It is also true that I don’t feel much like writing about The Reporter right now. My heart isn’t in it. I’m currently into poetry and sick of politics. Looking through these old magazines, heavily weighted with Cold War, Red Scare, and pre-Civil Rights politics as they are, does not much appeal to me. But, do it I must, since I have said that I would.

The cover story of the earliest issue of the magazine in the collection is presented by a cartoonist’s depiction of the Alger Hiss trial. The listing of the article in the table of contents goes like this: The Case of Alger Hiss: Perjury and the defendant have little to do with it; to the public the ghosts of the New Deal are on trial. Hmm. Plus ça change, eh?

The issue is from 1949, the first year of the magazine’s publication. This is not, however, the premiere issue; it is Volume 1, No. 10. In featuring graphic cover art with topical themes, rather than photographs, the magazine is reminiscent of The New Yorker. It also reminds me of another defunct periodical to which I was once a subscriber: the Saturday Review.

The collection of the magazine that I've acquired is not comprehensive. It includes only those issues of the mag in which articles—mostly book reviews, I think—by the scholar and critic, Sidney Alexander, appear. The one in this issue is “G.I.’s and Giottos”—an article about the “four hundred American veterans studying in Italy under the G.I. Bill,” fifty of whom Alexander has discovered to be in Florence.
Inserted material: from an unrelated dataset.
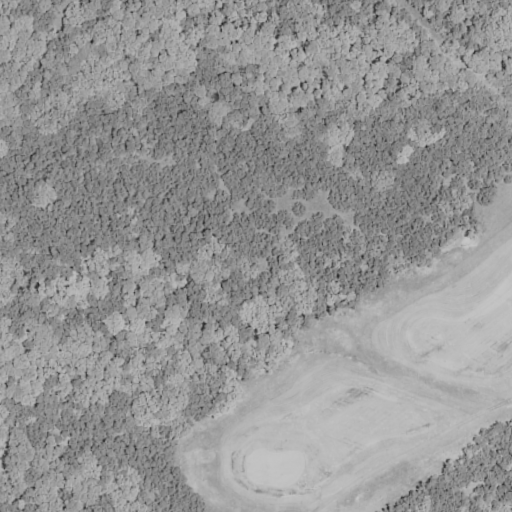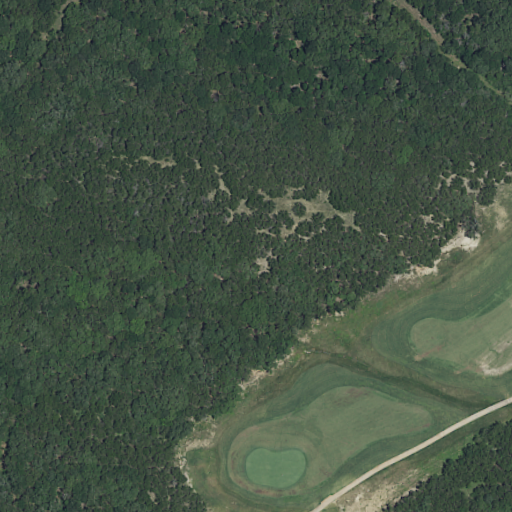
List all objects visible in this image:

One interesting paragraph, which seems to be typical of the magazine’s focus, begins with this sentence: “Among the veterans, Negroes form a special group of what I would call American Displaced Persons. Many of them have been here now for more than five years—in suntans and in mufti.” He quotes one Black expatriot: “When am I going home?...Never, I hope. …First time in my life I’ve been treated like a human being. Nobody here cares about the color of my skin. I’m married to an Italian girl. In Italy we can live anywhere we want if we have the money. Why should I go back to Jim Crow and colored slums?”
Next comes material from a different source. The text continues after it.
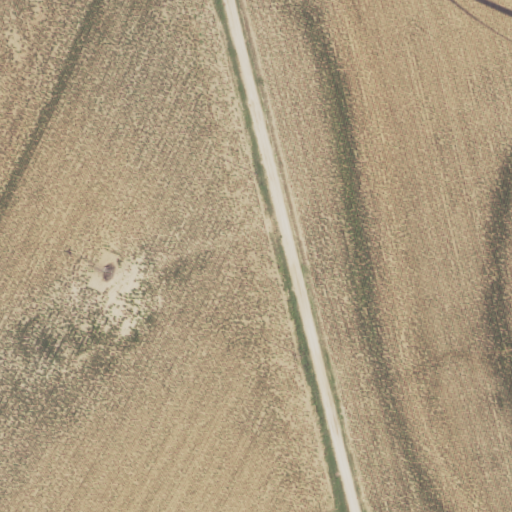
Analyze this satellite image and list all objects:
road: (295, 255)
The same issue contains a full article, written by an African American woman: From Where I Stand: A Negro housewife looks back on a good (and bad) life. This article is presented under the heading “Inside America”. The author’s name is Alyce McComb. It is a reminiscence of growing up Black in the north: “While growing up, we kids learned to work with what we had, in the virtual paradise back of the railway yards in Chicago where God had seen fit to place us. In those days two dollars a day supported a family of five in pretty good style.” It would seem that The Reporter strived to be fair and balanced.
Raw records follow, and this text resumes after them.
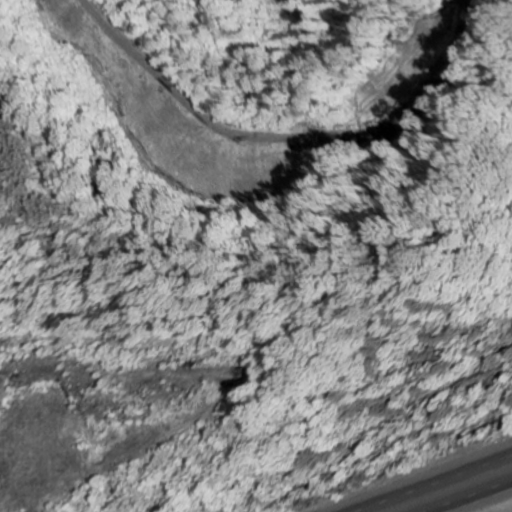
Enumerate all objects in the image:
road: (426, 481)
road: (475, 498)
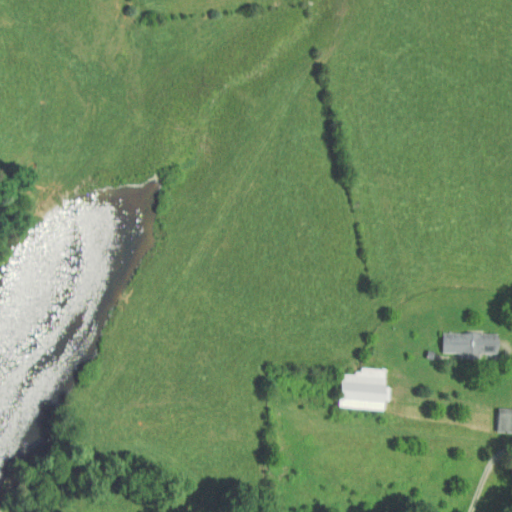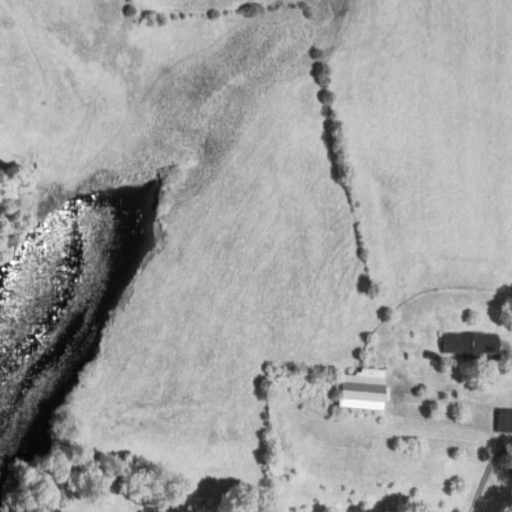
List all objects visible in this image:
building: (458, 338)
road: (509, 348)
building: (351, 383)
building: (498, 414)
road: (480, 447)
road: (486, 476)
There is an article about Adlai Stevenson’s first year as governor of Illinois. Another is entitled, A Vote for Academic Freedom: A college president says that in choosing teachers the universities can and should govern themselves. One of the conspicuously Cold War-oriented pieces is, Tito is Not for Sale: Yugoslavia’s Communist-in-Chief, who would not bow to Stalin, will not be easy for the West to handle. There is also an article about the great and famous cellist, Pablo Casals, who at that time was conducting a boycott: “Please state very clearly,” said Pablo Casals, “that I love the Americans and I love the British. I once had faith in their governments, but I have been deceived. It would not be dignified to go to those countries and earn money under such circumstances.” ...“I merely cannot accept the fact that the American and British governments have relations with such a man as Franco. It is not dignified.”

You gotta love those artists (and hate those poltiticians.)

There: I’ve done my duty. I’ll close with one of this issue's Cold War cartoons:


I forgot to mention that the "A-Bomb" was also an obsession in those years, and for long after.